During three days of talks in Rome, South Korea said it may start commercial whaling if Japan wins the controversial compromise.

Conservationists slammed the development, while saying it was not unexpected.

"We've been warning all along that if Japan gets a deal other countries are going to want part of the action," Sue Fisher, policy director for North America for the Whale and Dolphin Conservation Society (WDCS), told AFP.

Japan hunts hundreds of whales a year in the Pacific and Antarctic using a loophole in a 1986 IWC moratorium that allows "lethal scientific research" on the ocean giants.

Norway hunts whales on the strength of a formal reservation to the moratorium, while Iceland has set its own quota in defiance of the ban.

"Coastal whaling (for Japan) would legitimise what Iceland and Norway are doing," WDCS spokesman Nicolas Entrup told AFP. "The reputation of an international treaty needs to be held up."
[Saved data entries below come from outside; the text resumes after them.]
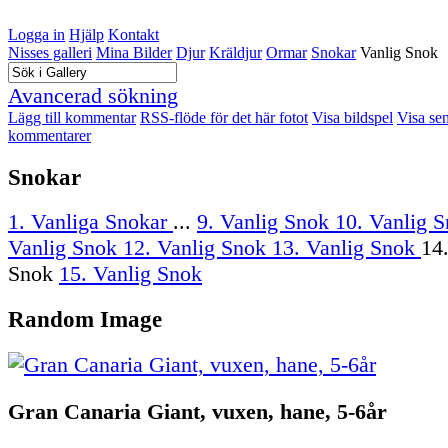
Logga in
Hjälp
Kontakt
Nisses galleri
Mina Bilder
Djur
Kräldjur
Ormar
Snokar
Vanlig Snok
Avancerad sökning
Lägg till kommentar
RSS-flöde för det här fotot
Visa bildspel
Visa se
kommentarer
Snokar
1. Vanliga Snokar
...
9. Vanlig Snok
10. Vanlig 
Vanlig Snok
12. Vanlig Snok
13. Vanlig Snok
14
Snok
15. Vanlig Snok
Random Image
Gran Canaria Giant, vuxen, hane, 5-6år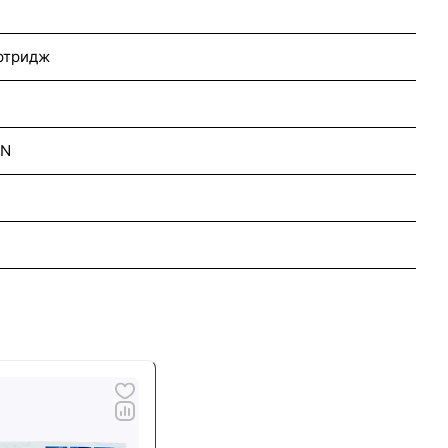
ртридж
DN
Greenpeace issued a terse statement saying "no whales were saved" at the IWC meeting, which it described as "disturbingly uneventful" while calling for "an urgent plan of action that would stop whaling in Antarctic waters and begin the modernisation of the IWC."

The head of the 63-year-old IWC, which is to hold its annual meeting in Madeira, Portugal, June 22-26, voiced "cautious optimism" after the Rome talks.

"I am heartened at ... the general commitment to continue to further develop a set of proposals that can command broad agreement," said IWC chairman William Hogarth of the United States in a statement.

The IWC also "deplored acts of violence against ships and once again unanimously called for action to be taken by the relevant authorities," the statement said, referring to alleged attacks by anti-whaling campaigners on Japanese research vessels.

Ahead of the Rome meeting, US President Barack Obama's administration stated its firm opposition to commercial whaling.

"It is our view that any package, to be acceptable, must result in a significant improvement in the conservation status of whales," said Nancy Sutley, chair of the White House's Council on Environmental Quality.

Hogarth, who was appointed by former president George W. Bush, crafted the planned compromise with Japan in a bid to salvage the the 84-member IWC from collapse.

Japan has repeatedly threatened to leave the IWC if the body does not shift to what Tokyo believes is its original purpose -- managing a sustainable kill of whales.

Japan defends whaling as a tradition and accuses Westerners of disrespecting its culture.

Tokyo also asserts that the treaty requires that the "by-products" of the research are not wasted, and that the income from the sale of the meat partially offsets the cost of the research.

Japan's "political will is far greater than the combined political will of the pro-conservation governments," Fisher told AFP. "The whaling issue could be resolved very quickly if the right people paid attention to it."

Human impacts on whales have skyrocketed since the IWC was created, she said, citing climate change, pollution and fishing.

"Of all the threats to whales the one that's the simplest to fix is whaling," she said, adding that the commission "needs to reflect the reality of the situation now."

For Sara Holden of Greenpeace International, the irony is that there is "virtually no market for whale meat in Japan. It's not economically viable, and the science is neither needed nor wanted."

Greenpeace has conducted opinion polls among 15-to-59-year-olds in Japan finding that 90 percent of respondents "either never or very rarely eat" whale meat, said Holden, Greenpeace's international whales campaign coordinator.